EXERCISE PROMPT: Copy the listing below word for word, starting at the line containing "The value of ride" and ending at the end of the listing. Leave the pictures out of your copy.

RECORDS TO PROCESS:
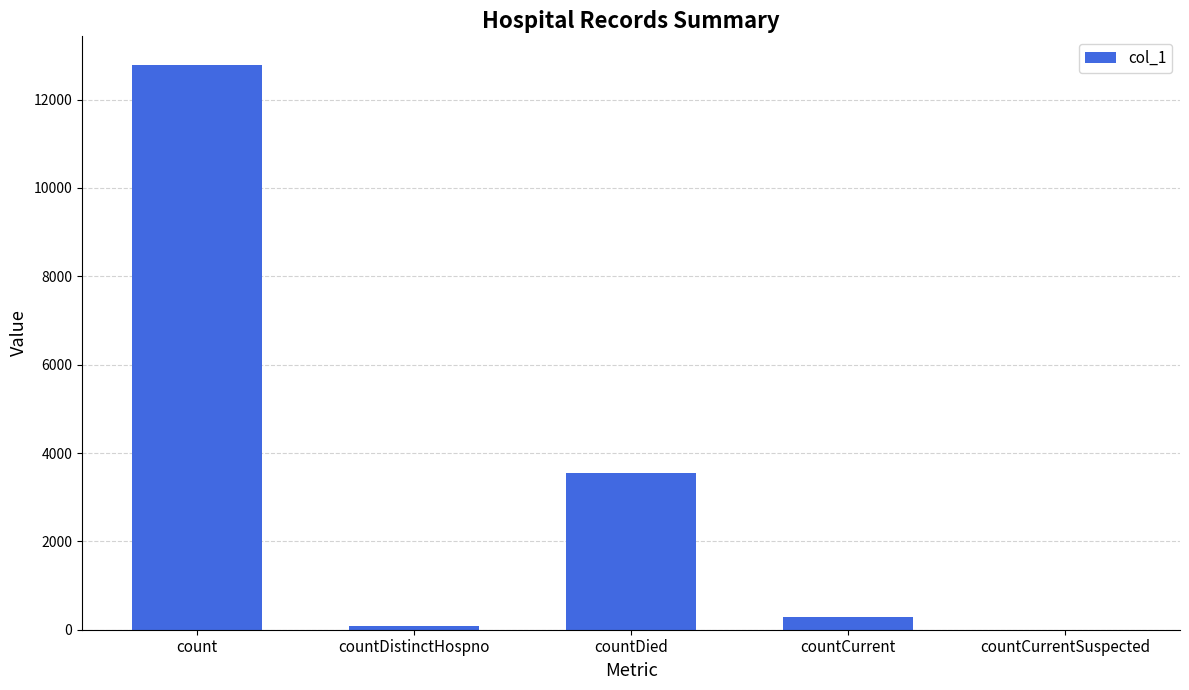

Reading right to left, transcribe all the data shown in this chart.

0	280	3554	74	12792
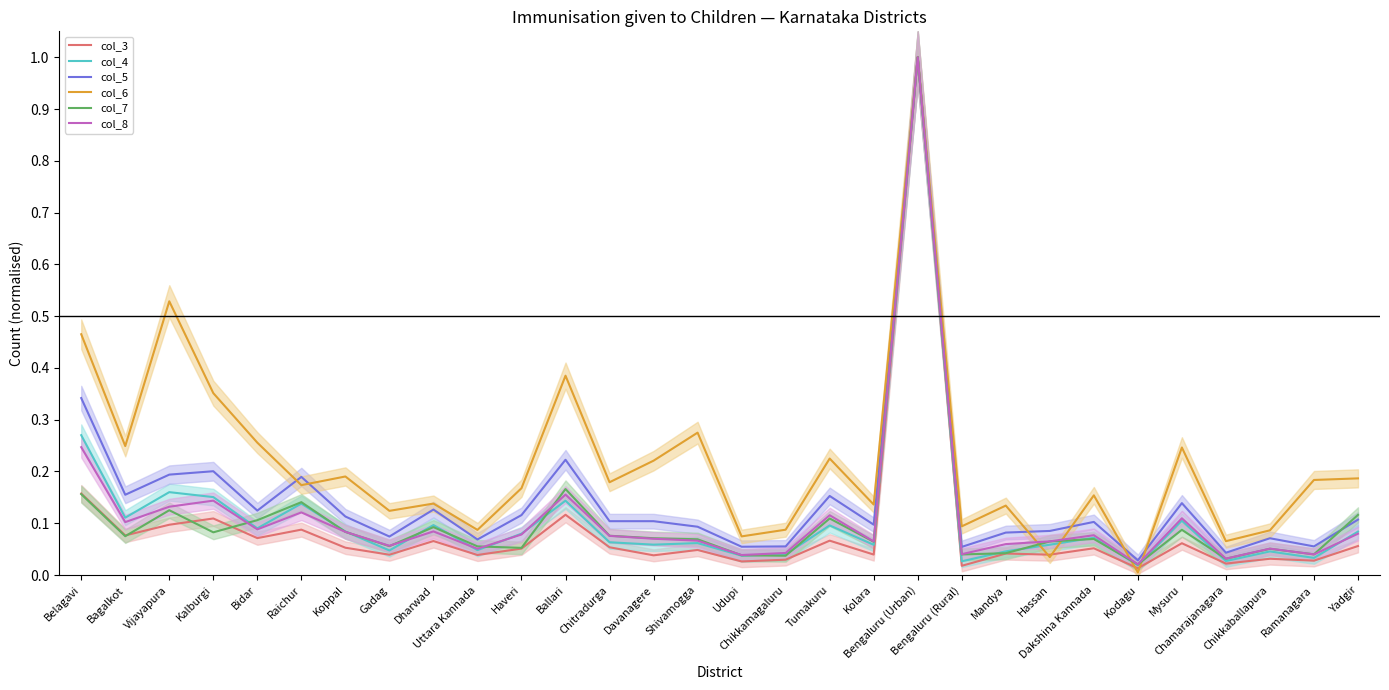

The value of col_7 at Raichur is 0.2. True or false?

False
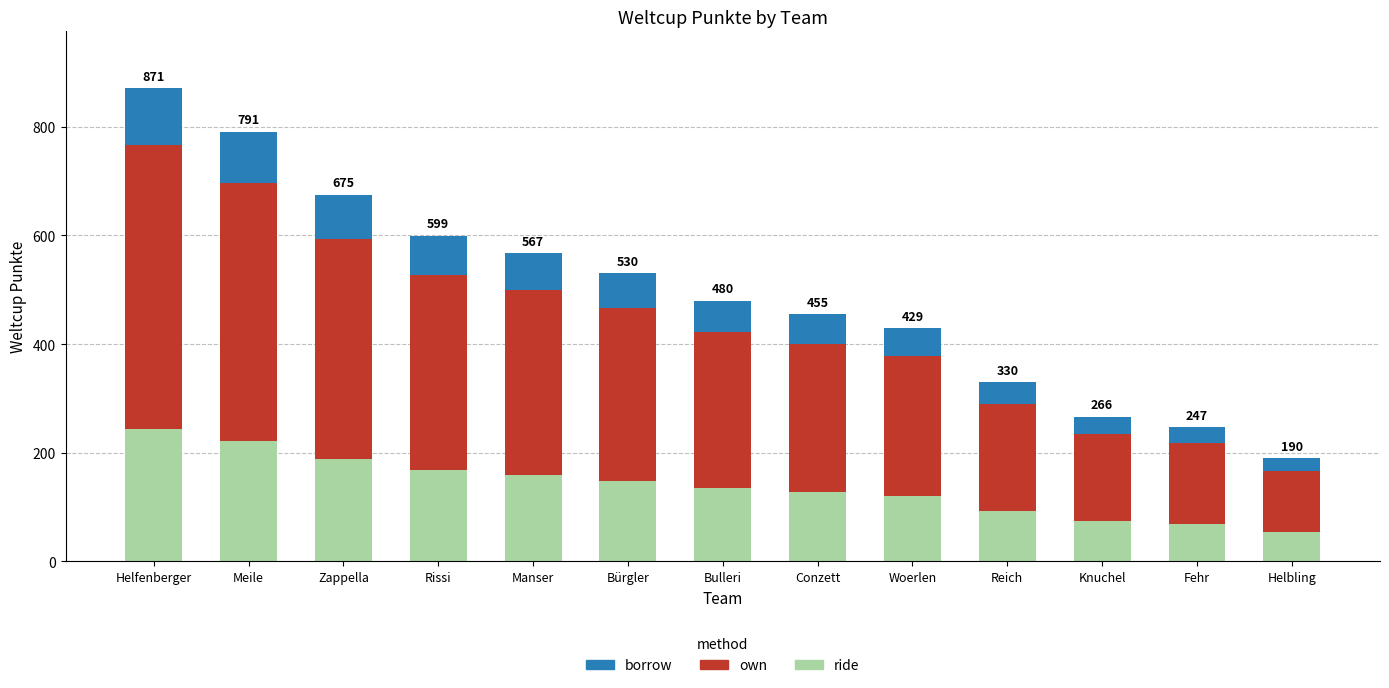

The value of ride at Fehr is 69.2. True or false?

True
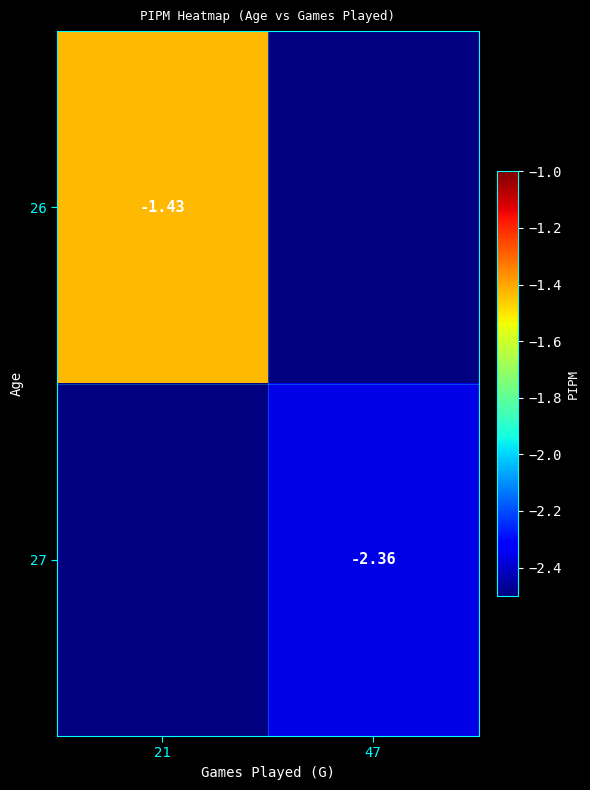

Is the value of 27 at 21 greater than the value of 26 at 21?

No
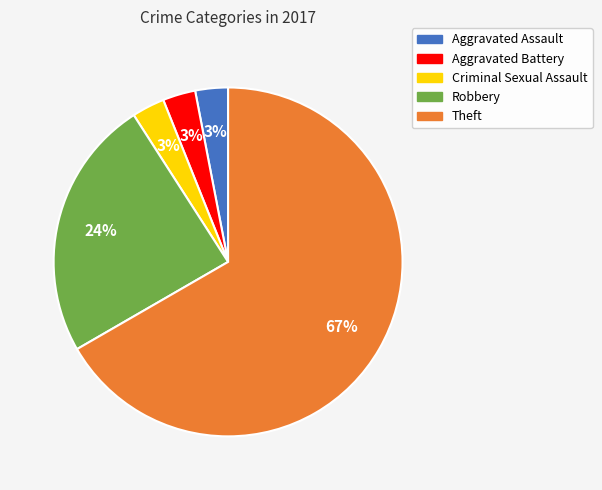

Between Criminal Sexual Assault and Theft, which is larger?

Theft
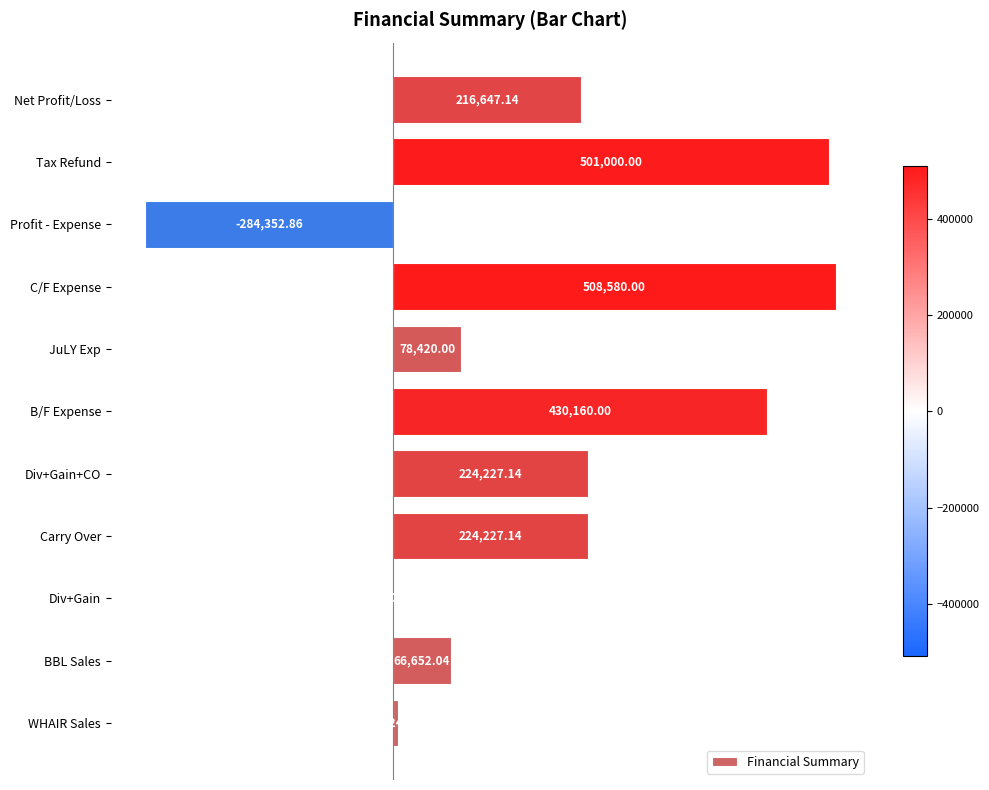

What is the sum of the values at Div+Gain+CO and Carry Over?

448454.3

RESULT:
The value of ride at Fehr is 69.2. True or false?

True

Is the value of 27 at 21 greater than the value of 26 at 21?

No

Between Criminal Sexual Assault and Theft, which is larger?

Theft

What is the sum of the values at Div+Gain+CO and Carry Over?

448454.3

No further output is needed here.